Pop culture references to champagne often show corks launching dangerously across a room or fizz showering from the bottle, but all this creates is a risk of injury and unnecessary mess. Champagne and sparkling wine should not spew out of the bottle, and the cork should not leave your hands. Extreme pressure can send corks flying in some cases, but you should only hear a faint pop as the cork is released.
Removing the Packaging
Champagne and sparkling wine bottles feature a wire cage designed to prevent the cork from popping out of the bottle neck until you're ready to open it. A decorative foil wrapper encases the cage and cork. The foil wrapper has a small tab that you pull to tear the foil and remove it from the bottle, revealing the cage. The wire cage is simply thin wire twisted to hold it tight against the cork. To loosen the wire cage, twist the small wire tab or key -- around the bottle neck -- to untwist the wire.
Popping the Cork
Pressure can build up inside a champagne bottle and push the cork out of the neck at any time, so the cork should always be treated with care.

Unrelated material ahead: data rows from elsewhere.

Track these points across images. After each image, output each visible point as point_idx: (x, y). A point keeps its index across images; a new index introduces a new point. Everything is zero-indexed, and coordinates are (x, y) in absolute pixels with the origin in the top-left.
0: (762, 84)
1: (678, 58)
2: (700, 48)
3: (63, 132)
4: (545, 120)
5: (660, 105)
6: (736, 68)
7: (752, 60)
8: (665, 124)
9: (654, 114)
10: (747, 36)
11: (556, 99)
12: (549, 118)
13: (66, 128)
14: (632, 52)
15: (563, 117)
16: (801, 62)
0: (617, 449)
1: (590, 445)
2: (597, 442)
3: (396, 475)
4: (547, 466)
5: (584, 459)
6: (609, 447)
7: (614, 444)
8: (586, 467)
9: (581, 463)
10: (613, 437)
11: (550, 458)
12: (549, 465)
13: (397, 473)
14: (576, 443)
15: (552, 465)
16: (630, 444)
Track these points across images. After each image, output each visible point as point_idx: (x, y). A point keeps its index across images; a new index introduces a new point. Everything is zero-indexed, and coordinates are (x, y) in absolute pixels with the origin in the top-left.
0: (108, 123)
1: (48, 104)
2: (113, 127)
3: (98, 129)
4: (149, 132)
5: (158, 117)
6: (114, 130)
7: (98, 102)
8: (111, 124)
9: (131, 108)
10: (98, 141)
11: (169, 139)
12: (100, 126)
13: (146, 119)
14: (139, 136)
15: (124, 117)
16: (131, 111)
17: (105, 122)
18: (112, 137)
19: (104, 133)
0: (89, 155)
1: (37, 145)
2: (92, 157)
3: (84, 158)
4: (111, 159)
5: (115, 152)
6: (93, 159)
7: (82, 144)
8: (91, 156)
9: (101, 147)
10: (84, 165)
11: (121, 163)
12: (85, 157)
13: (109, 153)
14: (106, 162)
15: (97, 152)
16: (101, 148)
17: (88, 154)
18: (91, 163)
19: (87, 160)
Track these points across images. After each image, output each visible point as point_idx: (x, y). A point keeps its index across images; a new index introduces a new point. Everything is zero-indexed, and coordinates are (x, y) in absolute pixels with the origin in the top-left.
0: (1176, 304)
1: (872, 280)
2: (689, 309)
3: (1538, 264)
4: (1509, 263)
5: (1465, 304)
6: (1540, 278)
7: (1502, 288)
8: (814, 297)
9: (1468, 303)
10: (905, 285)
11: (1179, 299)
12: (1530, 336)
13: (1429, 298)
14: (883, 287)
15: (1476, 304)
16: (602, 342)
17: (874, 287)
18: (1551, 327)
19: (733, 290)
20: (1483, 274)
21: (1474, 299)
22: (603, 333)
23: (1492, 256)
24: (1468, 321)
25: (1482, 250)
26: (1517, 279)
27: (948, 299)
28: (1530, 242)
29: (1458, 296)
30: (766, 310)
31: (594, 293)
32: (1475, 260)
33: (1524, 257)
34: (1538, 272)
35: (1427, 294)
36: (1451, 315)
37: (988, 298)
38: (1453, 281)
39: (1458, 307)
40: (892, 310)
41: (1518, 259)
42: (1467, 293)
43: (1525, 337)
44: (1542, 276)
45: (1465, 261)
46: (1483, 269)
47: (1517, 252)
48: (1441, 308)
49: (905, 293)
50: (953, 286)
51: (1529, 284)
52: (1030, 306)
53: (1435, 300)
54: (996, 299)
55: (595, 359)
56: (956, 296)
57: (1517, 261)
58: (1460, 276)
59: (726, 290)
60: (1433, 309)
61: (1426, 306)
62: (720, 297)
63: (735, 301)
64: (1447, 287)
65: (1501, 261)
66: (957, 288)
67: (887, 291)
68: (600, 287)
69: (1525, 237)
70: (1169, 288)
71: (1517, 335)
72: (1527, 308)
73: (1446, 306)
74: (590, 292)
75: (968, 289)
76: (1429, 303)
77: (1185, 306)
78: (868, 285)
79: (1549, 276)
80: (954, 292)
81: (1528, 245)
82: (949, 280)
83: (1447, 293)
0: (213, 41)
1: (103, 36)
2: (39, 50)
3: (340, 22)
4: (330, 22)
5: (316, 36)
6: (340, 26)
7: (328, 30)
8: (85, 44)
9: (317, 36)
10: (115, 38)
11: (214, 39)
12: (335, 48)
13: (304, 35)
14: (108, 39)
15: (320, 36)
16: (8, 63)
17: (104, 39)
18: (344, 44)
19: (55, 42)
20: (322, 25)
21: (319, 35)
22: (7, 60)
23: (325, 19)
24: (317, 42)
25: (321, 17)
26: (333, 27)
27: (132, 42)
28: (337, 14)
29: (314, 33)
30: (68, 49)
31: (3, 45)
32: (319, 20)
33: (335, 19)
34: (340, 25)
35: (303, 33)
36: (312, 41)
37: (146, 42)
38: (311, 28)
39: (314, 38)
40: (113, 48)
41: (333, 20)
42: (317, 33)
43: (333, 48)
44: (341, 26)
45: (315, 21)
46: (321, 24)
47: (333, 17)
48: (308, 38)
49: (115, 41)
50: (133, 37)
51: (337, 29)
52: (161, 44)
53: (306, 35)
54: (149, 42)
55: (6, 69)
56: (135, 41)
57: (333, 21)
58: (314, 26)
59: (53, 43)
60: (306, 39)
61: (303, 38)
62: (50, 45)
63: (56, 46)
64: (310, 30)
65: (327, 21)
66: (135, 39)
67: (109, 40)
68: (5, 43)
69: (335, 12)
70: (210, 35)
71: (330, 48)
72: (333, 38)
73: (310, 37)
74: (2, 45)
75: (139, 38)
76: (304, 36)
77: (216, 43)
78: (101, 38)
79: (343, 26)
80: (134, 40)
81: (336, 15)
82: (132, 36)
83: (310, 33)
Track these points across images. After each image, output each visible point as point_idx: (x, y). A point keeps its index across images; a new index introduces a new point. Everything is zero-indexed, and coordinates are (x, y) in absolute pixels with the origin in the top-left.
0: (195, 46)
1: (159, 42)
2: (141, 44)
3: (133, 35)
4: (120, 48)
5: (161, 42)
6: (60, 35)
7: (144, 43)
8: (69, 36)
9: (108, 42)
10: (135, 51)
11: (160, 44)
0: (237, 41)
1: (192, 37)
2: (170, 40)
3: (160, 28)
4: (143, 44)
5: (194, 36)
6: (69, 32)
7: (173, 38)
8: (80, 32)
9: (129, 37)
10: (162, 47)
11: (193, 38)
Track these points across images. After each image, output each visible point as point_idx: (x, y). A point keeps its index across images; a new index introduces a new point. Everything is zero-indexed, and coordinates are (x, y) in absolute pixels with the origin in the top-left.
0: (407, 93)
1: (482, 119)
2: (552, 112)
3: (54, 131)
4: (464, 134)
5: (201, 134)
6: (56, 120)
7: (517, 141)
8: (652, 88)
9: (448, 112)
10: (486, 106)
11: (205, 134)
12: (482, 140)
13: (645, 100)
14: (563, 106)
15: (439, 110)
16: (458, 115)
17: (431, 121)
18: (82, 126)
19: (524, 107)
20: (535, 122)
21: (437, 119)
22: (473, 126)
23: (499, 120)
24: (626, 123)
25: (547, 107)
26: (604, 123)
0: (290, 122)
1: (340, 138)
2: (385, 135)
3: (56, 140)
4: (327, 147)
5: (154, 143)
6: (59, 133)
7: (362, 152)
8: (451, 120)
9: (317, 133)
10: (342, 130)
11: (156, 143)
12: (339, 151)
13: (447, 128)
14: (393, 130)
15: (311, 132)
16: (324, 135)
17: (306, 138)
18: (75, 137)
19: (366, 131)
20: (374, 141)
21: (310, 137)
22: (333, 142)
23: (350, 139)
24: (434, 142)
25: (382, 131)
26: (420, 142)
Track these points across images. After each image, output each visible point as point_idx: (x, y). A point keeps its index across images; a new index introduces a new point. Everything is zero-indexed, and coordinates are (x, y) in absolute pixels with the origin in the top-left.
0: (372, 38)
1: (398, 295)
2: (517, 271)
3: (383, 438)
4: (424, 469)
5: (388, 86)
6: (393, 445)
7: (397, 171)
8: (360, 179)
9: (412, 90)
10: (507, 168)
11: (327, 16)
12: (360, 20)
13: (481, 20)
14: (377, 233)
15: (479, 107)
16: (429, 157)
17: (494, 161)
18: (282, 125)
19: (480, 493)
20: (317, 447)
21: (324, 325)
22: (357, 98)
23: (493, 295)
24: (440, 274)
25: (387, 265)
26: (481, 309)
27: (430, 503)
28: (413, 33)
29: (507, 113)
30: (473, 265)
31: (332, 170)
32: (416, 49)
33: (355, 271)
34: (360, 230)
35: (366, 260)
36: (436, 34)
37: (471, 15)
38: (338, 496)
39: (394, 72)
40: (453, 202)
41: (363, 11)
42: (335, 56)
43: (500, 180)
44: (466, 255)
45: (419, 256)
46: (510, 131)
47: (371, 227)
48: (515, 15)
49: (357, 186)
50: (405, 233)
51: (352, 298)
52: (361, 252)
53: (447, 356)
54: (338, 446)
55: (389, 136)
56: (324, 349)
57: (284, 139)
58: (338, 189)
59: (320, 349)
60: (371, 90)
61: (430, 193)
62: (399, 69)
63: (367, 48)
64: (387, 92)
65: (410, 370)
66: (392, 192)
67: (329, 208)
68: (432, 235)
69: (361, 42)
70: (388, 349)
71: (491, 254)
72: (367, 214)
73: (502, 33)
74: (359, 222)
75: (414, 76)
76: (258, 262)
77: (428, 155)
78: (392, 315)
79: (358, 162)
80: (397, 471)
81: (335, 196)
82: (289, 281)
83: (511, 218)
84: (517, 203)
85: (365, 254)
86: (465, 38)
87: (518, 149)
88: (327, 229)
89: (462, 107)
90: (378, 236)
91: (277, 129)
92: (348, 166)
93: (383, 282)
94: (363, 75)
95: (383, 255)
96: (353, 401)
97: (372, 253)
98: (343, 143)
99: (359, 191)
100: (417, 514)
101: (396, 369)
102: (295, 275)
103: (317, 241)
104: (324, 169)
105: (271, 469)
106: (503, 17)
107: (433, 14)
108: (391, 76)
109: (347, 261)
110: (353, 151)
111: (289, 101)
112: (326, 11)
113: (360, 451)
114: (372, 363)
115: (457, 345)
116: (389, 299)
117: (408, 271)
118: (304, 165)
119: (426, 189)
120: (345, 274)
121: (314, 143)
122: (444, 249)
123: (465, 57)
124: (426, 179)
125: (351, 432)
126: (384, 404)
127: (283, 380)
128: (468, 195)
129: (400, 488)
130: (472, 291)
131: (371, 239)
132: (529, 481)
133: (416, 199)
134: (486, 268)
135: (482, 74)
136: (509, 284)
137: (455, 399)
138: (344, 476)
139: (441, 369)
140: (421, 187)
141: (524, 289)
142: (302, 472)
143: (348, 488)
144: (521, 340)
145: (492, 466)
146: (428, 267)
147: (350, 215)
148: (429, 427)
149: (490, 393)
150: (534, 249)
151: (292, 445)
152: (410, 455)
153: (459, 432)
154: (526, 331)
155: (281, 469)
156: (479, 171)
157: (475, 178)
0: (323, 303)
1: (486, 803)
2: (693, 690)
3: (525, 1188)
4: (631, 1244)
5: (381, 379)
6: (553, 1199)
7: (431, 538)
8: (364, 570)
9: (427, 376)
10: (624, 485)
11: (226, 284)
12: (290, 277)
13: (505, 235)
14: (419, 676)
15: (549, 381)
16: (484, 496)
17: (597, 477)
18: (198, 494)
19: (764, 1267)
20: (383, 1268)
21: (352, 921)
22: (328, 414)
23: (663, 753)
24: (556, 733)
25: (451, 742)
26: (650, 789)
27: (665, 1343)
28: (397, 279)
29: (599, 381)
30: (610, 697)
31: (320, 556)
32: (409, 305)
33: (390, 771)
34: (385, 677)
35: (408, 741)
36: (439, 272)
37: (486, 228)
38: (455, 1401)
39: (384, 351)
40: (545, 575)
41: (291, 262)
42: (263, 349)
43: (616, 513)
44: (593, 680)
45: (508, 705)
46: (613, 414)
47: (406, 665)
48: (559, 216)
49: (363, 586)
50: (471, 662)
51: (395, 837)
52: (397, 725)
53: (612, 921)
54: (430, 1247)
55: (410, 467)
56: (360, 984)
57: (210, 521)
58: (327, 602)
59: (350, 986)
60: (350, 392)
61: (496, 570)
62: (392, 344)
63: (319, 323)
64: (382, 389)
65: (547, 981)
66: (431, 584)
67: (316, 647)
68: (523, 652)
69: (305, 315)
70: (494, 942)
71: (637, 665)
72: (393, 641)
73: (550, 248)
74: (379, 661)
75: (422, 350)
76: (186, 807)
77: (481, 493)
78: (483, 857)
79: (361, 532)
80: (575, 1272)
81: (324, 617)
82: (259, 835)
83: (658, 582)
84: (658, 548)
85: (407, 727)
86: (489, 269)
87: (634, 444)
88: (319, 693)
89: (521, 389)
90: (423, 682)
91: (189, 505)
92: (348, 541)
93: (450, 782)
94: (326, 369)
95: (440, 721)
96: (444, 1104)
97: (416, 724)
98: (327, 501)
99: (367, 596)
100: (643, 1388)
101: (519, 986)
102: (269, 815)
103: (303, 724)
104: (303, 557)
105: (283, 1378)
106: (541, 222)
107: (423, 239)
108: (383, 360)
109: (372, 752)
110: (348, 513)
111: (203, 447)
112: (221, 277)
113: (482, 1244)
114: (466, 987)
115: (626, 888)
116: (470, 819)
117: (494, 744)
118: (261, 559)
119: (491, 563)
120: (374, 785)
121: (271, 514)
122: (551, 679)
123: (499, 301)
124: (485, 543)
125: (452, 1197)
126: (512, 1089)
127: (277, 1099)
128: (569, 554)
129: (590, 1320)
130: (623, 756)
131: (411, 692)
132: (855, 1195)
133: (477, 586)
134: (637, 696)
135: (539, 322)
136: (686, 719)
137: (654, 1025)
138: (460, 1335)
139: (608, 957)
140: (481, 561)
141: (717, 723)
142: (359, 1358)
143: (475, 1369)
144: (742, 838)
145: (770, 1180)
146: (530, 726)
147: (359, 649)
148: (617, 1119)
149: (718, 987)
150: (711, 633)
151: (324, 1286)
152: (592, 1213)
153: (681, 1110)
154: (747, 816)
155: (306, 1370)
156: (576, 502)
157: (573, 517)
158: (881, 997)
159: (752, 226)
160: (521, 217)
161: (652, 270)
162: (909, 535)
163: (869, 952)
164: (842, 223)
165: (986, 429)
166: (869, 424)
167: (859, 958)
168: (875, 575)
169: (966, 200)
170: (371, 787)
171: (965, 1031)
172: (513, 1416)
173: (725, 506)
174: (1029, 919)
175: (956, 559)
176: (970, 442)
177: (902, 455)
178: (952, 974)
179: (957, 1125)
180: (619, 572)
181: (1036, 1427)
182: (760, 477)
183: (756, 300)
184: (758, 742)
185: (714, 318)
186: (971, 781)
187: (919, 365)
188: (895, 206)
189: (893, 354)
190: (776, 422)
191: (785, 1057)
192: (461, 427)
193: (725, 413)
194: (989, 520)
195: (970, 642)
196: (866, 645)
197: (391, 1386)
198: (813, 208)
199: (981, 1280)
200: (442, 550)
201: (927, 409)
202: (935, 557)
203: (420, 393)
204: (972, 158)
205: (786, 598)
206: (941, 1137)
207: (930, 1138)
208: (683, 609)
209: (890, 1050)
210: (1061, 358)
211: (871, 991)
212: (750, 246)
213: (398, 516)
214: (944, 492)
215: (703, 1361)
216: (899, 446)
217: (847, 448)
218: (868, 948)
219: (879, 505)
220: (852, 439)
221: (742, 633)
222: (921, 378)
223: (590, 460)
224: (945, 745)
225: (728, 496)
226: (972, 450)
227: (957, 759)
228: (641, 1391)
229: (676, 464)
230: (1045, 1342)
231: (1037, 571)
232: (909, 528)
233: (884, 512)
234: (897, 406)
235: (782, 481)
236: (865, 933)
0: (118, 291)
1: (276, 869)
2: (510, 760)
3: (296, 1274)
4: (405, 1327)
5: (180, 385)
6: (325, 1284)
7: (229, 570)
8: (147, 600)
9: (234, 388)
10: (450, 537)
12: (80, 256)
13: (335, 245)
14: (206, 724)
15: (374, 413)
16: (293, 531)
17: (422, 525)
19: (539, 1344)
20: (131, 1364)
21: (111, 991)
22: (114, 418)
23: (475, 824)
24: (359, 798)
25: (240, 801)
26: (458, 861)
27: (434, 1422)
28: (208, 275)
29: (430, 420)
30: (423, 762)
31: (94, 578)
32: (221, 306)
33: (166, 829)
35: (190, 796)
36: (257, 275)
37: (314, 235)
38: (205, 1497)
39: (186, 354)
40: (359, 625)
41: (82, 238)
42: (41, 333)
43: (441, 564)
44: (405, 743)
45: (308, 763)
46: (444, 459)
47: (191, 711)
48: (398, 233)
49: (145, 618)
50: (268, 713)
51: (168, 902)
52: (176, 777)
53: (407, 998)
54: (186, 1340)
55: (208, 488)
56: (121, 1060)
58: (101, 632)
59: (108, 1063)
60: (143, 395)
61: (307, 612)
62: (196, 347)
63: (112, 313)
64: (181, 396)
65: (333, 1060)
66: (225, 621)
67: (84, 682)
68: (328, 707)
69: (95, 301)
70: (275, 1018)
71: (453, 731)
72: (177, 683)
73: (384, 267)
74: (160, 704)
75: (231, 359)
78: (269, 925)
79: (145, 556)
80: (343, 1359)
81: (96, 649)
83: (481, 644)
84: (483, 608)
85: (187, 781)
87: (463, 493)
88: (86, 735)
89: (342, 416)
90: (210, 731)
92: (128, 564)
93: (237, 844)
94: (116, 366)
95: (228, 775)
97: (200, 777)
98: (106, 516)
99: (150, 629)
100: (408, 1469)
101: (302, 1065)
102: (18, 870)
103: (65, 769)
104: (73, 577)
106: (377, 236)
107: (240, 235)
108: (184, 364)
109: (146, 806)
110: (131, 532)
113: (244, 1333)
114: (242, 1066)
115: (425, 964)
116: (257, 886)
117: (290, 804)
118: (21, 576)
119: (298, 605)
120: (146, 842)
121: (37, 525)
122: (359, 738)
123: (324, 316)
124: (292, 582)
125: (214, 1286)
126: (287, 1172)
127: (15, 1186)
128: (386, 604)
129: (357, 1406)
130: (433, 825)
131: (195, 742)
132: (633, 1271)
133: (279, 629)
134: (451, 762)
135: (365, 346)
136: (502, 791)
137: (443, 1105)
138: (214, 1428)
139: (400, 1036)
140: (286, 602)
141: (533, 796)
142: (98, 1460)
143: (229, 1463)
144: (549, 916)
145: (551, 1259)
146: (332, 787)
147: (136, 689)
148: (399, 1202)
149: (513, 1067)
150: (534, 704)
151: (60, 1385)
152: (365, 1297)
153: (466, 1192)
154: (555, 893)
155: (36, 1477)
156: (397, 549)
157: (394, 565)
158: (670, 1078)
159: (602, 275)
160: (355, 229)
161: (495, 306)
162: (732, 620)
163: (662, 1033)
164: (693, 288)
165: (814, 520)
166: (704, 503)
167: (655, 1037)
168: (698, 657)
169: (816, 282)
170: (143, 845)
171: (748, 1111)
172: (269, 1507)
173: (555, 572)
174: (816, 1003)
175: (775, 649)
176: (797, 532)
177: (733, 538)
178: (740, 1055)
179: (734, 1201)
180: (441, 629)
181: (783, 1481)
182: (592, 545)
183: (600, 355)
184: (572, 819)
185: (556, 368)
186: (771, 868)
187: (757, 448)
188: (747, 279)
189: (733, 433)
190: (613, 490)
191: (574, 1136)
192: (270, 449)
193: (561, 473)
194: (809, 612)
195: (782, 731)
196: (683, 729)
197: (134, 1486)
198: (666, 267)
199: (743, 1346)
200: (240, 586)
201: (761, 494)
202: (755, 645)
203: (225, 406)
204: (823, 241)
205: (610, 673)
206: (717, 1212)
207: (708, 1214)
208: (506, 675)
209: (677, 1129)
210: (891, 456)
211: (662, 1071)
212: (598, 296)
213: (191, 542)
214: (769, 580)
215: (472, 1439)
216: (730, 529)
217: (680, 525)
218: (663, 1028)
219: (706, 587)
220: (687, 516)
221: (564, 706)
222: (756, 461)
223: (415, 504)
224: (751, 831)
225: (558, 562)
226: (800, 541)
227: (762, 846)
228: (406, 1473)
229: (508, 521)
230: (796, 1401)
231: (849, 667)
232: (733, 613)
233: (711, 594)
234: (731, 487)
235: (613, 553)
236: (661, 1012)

Keep the bottle neck pointed in a safe direction away from people and breakable objects after removing the cage. Hold your thumb firmly over the cork to help keep it in the neck until ready to remove the cork. Hold a clean kitchen towel over the cork and neck to prevent a mess in case champagne spews out of the bottle when opened. Grip the cork with your hand over the towel. Hold the cork in place with one hand while using your other hand to slowly, gently twist the bottom of the bottle until you hear the "pop" when the cork is free.